> Supplied material
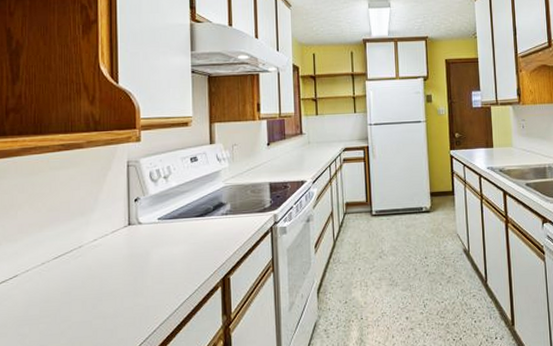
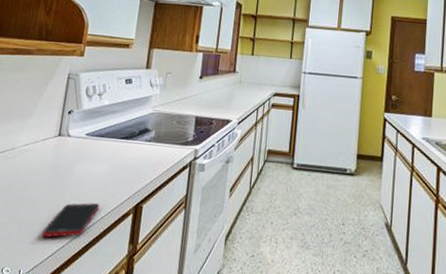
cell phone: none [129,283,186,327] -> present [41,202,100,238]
---
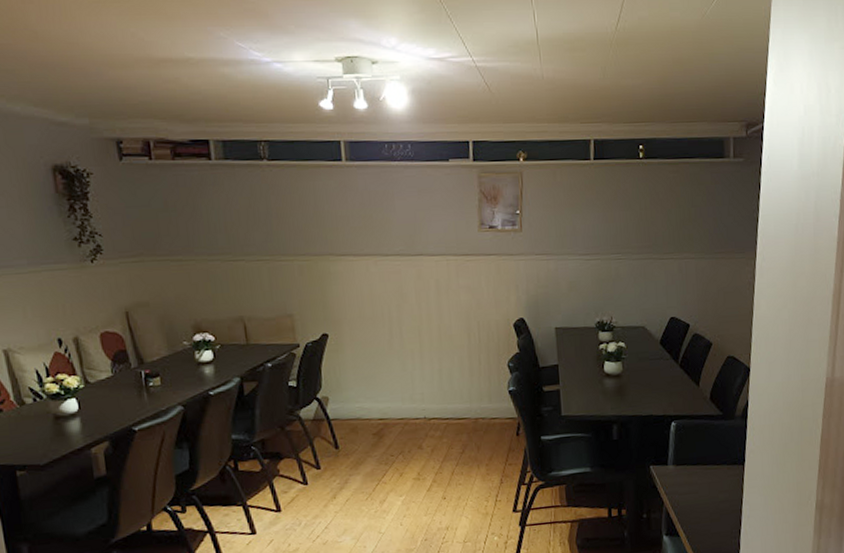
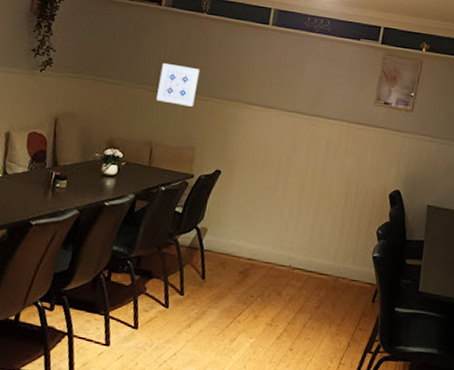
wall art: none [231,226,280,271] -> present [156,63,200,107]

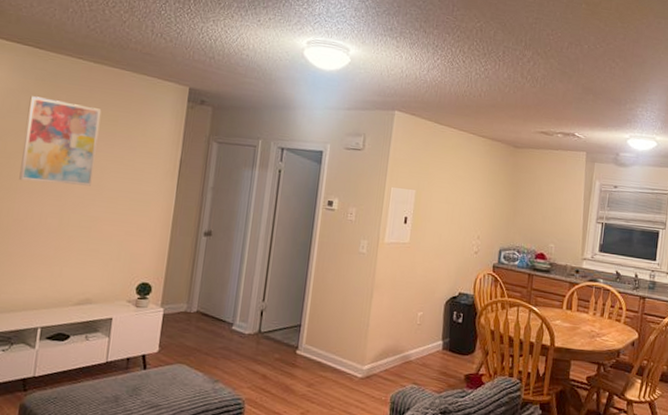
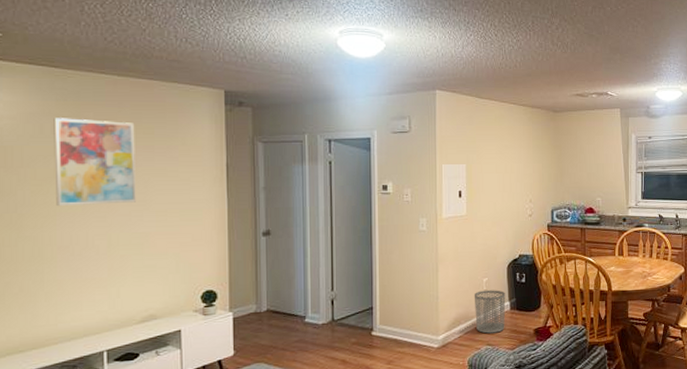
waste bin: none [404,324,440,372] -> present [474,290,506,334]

> What is needed
Output exactly the lines above that lie between the line with "wall art: none" and the line with "waste bin: none", those two lines included, and no pictures.

> Reply to the task
wall art: none [231,226,280,271] -> present [156,63,200,107]

waste bin: none [404,324,440,372] -> present [474,290,506,334]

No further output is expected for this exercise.